Contes de l’Ille-et-Vilaine/Le Cheval sellé et bridé

Contes de l’Ille-et-Vilaine
Contes de l’Ille-et-VilaineJ. Maisonneuve (p. 269-270).


LE CHEVAL SELLÉ ET BRIDÉ

On voyait autrefois la nuit, dans la pâture de Lantouchais, située près du château de la Perdrilaye, commune de Pipriac, un cheval sellé et bridé.

D’où venait-il ? On ne l’a jamais su.

Les étrangers et les voyageurs, qui n’en avaient pas entendu parler, ou bien encore les jeunes insensés du pays, qui voulaient faire parade de leur bravoure, et qui le montaient, étaient emportés dans une course folle, vertigineuse, à travers bois et landes jusqu’au lever du jour. Ils rentraient chez eux anéantis, brisés.

Le curé de Saint-Just, informé de la présence de cet animal qui faisait des incursions dans sa paroisse, bénit une branche de coudrier et la donna à un cavalier habile, en lui disant d’aller, sans crainte, enfourcher le cheval sellé et bridé.

Le gars se rendit, à minuit, dans la pâture de Lantouchais où il rencontra ce qu’il cherchait. Il se dirigea vers la bête qui se laissa approcher et monter.
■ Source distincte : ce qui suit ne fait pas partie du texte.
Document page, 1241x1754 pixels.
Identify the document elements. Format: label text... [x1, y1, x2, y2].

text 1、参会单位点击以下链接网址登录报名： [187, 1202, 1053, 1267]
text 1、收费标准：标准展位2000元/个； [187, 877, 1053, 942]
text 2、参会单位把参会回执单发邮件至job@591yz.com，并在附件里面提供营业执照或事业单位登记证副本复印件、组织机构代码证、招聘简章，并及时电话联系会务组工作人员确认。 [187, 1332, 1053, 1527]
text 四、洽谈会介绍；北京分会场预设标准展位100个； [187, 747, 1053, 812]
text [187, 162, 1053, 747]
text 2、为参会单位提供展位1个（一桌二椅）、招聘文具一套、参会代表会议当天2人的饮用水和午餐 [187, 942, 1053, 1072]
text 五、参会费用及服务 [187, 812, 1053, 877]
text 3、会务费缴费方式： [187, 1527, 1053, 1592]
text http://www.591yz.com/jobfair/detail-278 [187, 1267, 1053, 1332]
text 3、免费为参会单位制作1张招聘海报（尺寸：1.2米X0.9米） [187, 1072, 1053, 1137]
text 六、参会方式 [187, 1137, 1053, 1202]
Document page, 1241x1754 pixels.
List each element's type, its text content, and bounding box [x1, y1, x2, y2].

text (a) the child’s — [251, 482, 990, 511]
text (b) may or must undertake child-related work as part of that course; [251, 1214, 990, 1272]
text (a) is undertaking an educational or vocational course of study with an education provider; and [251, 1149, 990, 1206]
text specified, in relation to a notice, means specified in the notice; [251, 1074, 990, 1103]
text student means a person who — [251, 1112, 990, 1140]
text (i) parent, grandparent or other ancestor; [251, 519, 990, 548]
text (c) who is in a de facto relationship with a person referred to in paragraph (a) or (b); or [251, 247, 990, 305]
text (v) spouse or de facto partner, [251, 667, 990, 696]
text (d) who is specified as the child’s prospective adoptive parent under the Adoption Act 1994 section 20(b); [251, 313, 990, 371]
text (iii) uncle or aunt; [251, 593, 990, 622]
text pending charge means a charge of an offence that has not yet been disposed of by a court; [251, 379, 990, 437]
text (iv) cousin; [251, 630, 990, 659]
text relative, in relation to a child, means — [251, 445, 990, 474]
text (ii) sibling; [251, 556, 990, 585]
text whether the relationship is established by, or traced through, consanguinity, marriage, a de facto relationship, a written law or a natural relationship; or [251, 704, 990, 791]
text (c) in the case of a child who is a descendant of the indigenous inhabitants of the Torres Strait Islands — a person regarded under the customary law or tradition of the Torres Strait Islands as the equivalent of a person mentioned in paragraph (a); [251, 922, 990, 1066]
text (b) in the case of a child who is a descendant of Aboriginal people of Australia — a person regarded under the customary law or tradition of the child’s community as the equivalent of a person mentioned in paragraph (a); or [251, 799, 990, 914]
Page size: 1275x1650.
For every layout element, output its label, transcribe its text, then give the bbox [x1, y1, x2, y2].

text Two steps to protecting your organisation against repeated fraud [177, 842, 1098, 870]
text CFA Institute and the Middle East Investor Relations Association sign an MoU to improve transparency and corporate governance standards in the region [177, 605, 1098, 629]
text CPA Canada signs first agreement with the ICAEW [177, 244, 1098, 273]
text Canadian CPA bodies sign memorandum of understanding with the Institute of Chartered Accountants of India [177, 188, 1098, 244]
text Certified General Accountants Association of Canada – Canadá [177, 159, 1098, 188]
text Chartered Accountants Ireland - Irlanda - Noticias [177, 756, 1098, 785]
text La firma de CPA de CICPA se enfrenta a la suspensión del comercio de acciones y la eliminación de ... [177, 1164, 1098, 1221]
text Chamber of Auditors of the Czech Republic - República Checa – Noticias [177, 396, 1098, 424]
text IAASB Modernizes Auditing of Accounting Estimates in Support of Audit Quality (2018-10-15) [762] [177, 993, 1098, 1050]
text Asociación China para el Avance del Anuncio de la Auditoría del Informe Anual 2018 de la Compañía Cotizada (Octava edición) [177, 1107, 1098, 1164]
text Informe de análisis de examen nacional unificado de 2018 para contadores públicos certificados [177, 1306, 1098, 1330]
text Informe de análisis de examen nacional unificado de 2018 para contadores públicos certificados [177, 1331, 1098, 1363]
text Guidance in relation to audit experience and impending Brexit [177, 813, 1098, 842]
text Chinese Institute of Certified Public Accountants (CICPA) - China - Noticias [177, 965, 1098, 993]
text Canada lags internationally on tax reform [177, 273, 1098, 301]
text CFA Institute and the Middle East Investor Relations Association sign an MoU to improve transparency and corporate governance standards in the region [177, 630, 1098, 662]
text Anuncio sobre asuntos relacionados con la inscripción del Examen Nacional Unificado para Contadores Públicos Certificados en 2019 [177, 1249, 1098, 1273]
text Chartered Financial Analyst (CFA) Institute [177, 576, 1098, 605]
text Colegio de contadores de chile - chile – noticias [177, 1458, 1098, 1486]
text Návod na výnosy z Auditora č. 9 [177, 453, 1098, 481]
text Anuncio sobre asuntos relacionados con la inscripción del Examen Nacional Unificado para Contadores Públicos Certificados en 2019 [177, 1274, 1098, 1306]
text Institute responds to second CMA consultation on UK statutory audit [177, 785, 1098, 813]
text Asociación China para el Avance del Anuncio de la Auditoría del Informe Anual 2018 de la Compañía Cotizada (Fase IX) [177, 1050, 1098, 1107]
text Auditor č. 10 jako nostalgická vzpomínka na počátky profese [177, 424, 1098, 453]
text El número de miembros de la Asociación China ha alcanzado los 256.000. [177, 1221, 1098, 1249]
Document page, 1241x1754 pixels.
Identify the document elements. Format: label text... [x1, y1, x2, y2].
Aussitôt dessus, il la fouailla de sa baguette.

Le cheval trembla des pieds à la tête ; puis il fit des bonds terribles, cherchant à jeter son cavalier par terre sans pouvoir y réussir. Il eut bientôt le corps couvert d’écume, ses jambes fléchirent, et, finalement épuisé, n’en pouvant plus, il tomba mort au pied d’un menhir.

Quand, le lendemain matin, on alla pour le voir, à l’endroit où il avait expiré, on ne l’y trouva plus. Le diable, qui devait être son compère, l’avait emporté, depuis cette nuit on ne l’a revu ni à Pipriac, ni ailleurs.